Storage internals: UUID

Mon Jun 4 22:19:32 UTC 2012

Hi John,

On Monday, June 04, 2012 at 10:17 PM, John Meinel <john at arbash-meinel.com> wrote:

> We don't use the sha hash for a variety of reasons. We do track 
> the sha1 hash of revisions for integrity/security checking.  Some of the 
> reasons to use a separate identifier:
> 
> 1) you can pick an identifier before you finish with the revision. This
> let's you write things like indexes while you are writing out the data.

This is probably a stupid question, but why is this important? Does it help with speed or something? Clearly it must be important because apparently hg and git have thought about it too...

> Hg 'cheats' this by using a reference of "the revision at position  $int".

Sorry to ask an hg question in a bzr forum, but how does this work? I don't get what you are saying here.

> Git handles it by not having the concept of an individual file history. You have to infer Fe 
> history by walking through the inventory info.

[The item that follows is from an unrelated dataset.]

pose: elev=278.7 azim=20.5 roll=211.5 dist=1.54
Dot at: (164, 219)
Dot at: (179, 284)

Interesting. I always thought that not tracking files was just a weird indiosyncracy.

> 2) Reflection of data in 3rd party storage. via bzr-svn/git/hg we are able
> to treat other vcs as another bzr compatible branch. (Eg you can use bzr
> log "svn://...."). It is similar to using a map file, but the mapping is
> stored as the identifier, rather than having to transmit, store, share
> another file.

Ok, I think I see how this works: You can have an index file that maps (say) SVN IDs to bzr IDs. For hg to do something like that, it would have to pull the entire SVN history and do SHA1 sums the whole way through. Am I right?

> 3) Along those lines, it let's you talk about revisions that you've never
> seen. So if it gets converted in the future, it gets auto-grafted into the
> right location in history.

This is a little over my head. I'm not sure what "auto-grafted" means. Can you explain again what you mean?

> 4) it decouples your identifiers from their current representation. If, for
> example, git decided it really wanted their tree entry to be in XML, they
> would have to regenerate the sha hashes for the whole history. And 
> without a map file, you couldn't incrementally pull in more data from 
> another person who branched from somewhere in your history. (Format 
> upgrades can be done independently by different users and over time, not
> in lock-step).

Thanks.

> There are downsides to it, but it isn't just that we do it differently
> without cause. It is some explicit choices along the way.
> John

I appreciate you taking the time to explain. This is all very interesting. I would like to understand what bzr does to ensure the integrity of the repository. I am coming from Mercurial. I am interested in security, reliability, etc. Though I like Mercurial, I am starting a new project and I'm eager to use this chance to learn a new VCS.

Cheers,
Daniel.